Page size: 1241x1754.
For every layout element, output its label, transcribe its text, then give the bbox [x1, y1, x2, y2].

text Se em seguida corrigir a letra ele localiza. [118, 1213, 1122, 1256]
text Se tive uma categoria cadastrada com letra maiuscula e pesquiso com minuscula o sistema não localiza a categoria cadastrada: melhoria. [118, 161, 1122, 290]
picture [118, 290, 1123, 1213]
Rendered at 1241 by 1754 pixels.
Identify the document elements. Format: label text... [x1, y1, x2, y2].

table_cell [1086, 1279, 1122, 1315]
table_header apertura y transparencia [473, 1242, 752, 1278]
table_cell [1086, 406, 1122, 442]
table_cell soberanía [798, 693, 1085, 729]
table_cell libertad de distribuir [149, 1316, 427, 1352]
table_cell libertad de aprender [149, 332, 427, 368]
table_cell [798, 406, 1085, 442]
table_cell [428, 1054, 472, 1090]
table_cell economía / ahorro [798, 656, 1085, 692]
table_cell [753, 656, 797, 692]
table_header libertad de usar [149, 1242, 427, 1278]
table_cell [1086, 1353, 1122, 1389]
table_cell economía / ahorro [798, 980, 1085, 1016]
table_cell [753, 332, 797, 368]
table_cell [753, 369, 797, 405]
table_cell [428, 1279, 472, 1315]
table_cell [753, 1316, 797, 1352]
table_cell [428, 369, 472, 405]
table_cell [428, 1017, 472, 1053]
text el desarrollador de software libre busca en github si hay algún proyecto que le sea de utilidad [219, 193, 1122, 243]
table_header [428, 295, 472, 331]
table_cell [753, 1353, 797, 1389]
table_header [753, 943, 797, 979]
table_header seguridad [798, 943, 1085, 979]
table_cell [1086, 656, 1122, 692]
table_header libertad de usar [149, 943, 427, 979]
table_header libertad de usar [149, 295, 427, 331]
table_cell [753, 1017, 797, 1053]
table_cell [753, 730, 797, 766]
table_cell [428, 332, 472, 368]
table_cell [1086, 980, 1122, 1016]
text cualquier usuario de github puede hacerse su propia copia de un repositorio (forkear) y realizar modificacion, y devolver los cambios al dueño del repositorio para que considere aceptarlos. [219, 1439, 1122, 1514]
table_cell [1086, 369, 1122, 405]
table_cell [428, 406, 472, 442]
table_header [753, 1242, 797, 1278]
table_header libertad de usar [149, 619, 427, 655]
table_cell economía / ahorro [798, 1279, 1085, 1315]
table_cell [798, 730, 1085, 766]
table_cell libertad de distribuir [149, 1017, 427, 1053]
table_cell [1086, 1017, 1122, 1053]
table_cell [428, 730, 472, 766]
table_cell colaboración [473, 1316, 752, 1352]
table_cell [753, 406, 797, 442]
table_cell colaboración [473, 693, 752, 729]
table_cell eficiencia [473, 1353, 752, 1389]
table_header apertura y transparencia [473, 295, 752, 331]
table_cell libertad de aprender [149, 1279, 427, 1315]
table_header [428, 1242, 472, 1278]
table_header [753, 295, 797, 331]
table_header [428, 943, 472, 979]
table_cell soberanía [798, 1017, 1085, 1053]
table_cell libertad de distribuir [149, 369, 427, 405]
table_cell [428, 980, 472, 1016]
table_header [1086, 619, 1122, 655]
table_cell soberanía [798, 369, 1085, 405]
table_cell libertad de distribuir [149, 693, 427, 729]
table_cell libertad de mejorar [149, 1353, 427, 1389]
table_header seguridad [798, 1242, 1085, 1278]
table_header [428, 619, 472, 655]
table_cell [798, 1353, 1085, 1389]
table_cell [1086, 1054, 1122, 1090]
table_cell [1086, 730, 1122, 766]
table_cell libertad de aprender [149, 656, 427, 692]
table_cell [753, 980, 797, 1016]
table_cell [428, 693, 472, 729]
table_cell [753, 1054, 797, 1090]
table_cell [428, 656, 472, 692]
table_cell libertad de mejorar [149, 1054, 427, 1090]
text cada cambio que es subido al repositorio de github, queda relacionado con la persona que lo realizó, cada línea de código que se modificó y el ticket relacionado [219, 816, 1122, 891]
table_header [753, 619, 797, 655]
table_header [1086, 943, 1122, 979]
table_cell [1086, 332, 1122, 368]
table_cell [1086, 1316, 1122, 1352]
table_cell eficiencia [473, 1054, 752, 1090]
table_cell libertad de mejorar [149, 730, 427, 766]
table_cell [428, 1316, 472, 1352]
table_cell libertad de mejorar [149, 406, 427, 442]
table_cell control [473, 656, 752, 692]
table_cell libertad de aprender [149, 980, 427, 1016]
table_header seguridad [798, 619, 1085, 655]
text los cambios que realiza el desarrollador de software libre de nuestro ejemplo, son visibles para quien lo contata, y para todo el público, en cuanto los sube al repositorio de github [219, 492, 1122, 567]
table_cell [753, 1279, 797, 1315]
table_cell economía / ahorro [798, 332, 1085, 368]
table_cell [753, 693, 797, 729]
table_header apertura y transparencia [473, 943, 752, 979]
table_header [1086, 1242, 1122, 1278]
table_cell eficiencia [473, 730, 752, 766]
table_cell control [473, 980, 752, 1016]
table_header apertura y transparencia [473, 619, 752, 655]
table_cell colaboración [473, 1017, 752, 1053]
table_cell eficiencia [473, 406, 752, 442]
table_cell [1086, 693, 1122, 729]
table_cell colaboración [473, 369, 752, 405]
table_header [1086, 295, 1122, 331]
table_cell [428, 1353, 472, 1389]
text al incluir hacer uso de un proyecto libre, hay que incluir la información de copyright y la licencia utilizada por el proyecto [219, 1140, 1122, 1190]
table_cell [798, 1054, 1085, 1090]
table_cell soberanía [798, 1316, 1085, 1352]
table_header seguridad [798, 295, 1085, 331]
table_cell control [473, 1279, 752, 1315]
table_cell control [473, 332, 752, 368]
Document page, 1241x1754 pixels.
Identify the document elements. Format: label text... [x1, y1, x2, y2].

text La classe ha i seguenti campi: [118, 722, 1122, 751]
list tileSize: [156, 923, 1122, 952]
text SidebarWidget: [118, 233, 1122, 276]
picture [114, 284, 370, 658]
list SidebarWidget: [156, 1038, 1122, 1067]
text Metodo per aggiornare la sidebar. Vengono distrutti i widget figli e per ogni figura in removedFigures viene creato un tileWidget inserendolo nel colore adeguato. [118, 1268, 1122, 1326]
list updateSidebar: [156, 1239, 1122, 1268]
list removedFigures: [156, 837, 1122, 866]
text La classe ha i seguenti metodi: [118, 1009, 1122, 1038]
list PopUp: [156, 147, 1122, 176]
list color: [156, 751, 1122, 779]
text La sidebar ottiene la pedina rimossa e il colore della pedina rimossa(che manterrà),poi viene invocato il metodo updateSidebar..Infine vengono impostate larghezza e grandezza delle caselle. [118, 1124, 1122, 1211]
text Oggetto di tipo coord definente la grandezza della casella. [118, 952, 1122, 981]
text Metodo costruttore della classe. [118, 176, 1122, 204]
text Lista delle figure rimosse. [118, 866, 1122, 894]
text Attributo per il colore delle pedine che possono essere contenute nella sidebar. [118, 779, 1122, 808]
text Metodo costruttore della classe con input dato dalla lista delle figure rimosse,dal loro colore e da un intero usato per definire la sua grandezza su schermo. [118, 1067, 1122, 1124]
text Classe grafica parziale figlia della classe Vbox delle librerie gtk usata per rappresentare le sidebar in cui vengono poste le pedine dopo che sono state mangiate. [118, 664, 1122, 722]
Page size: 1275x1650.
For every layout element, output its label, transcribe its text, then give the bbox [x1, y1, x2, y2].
—————
**DIRECTIONS FOR THIS TASK**
Pick out every line of the material above that contains the string "economía" and copy each one in full. Case counts.

**FINAL RESULT**
table_cell economía / ahorro [798, 656, 1085, 692]
table_cell economía / ahorro [798, 980, 1085, 1016]
table_cell economía / ahorro [798, 1279, 1085, 1315]
table_cell economía / ahorro [798, 332, 1085, 368]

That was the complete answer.